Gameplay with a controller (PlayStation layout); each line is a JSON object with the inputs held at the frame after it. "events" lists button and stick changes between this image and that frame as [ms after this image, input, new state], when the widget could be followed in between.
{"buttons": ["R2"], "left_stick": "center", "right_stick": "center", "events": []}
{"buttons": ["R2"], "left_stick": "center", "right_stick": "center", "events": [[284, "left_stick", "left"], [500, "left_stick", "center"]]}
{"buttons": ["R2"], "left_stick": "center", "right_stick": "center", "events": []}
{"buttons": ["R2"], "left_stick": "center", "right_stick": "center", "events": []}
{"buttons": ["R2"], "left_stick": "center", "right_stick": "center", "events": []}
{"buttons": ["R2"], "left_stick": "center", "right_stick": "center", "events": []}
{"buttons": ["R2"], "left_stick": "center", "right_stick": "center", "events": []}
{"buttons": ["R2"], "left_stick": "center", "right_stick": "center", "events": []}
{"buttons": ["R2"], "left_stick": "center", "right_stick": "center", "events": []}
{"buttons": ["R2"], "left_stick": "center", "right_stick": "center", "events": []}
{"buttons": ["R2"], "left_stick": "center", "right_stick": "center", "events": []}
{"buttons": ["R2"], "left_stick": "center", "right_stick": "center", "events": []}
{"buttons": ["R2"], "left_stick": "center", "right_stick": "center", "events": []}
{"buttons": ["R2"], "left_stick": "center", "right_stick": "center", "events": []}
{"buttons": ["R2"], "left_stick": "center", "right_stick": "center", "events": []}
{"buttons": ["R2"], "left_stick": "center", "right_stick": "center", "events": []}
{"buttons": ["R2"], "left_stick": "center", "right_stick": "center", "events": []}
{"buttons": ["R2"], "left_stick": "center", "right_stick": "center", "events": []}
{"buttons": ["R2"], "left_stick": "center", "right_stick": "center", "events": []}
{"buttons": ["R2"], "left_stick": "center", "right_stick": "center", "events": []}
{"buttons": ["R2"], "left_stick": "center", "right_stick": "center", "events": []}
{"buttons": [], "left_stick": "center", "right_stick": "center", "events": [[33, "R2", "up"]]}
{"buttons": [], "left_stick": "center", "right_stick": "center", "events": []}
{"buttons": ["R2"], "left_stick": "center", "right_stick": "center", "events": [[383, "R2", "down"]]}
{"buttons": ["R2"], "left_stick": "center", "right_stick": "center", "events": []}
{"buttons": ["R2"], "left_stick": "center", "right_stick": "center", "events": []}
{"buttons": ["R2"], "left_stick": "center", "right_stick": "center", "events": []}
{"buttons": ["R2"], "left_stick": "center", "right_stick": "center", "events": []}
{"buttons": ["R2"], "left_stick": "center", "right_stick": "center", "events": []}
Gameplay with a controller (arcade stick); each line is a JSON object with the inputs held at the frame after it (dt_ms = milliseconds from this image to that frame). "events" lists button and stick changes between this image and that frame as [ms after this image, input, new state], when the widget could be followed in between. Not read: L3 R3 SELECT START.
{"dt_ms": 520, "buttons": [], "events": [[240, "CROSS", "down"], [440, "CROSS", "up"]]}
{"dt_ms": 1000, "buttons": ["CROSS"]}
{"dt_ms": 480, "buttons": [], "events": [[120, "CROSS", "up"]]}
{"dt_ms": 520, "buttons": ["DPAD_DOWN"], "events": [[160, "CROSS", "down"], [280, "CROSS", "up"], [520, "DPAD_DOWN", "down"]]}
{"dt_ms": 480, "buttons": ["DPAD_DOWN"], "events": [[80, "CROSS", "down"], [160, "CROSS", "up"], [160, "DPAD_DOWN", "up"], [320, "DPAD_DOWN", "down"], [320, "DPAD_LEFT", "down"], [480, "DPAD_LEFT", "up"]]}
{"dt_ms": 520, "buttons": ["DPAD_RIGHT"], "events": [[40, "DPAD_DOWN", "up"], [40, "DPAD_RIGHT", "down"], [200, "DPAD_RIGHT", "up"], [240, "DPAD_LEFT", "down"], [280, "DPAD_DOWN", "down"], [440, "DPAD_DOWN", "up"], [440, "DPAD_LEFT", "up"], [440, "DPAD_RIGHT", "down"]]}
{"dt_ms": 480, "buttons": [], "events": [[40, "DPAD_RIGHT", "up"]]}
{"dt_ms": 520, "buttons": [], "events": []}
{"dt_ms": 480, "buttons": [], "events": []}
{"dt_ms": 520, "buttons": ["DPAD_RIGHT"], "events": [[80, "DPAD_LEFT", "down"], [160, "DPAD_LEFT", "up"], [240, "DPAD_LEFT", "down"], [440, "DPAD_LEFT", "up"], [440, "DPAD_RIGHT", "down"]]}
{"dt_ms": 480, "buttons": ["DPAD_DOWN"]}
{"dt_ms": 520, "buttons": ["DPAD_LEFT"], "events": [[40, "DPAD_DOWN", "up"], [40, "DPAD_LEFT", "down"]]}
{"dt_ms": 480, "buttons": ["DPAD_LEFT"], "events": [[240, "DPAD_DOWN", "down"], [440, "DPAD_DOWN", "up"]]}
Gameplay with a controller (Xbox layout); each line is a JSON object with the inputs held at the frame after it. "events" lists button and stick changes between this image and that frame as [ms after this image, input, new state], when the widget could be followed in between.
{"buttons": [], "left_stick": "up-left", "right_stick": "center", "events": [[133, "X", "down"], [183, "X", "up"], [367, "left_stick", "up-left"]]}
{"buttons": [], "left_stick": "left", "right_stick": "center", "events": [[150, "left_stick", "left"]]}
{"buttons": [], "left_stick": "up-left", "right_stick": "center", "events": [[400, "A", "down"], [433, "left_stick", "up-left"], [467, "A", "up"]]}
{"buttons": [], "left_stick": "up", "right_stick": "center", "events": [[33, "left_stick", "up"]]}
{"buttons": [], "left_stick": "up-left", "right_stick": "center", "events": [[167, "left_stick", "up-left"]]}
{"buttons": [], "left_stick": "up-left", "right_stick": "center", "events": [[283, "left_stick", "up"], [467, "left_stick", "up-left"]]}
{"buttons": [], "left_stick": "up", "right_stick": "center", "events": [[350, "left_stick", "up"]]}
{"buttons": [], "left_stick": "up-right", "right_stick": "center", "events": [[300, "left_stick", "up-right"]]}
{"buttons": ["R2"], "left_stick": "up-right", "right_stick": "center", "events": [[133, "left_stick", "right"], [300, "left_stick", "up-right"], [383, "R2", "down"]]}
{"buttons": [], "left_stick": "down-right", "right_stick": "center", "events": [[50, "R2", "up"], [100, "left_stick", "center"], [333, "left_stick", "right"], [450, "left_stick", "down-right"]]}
======
EXERCISE DIRECTIONS. Within the listing above, count each line that holds the word "object"; the answer is that number alone.

WRITTEN REPLY. 3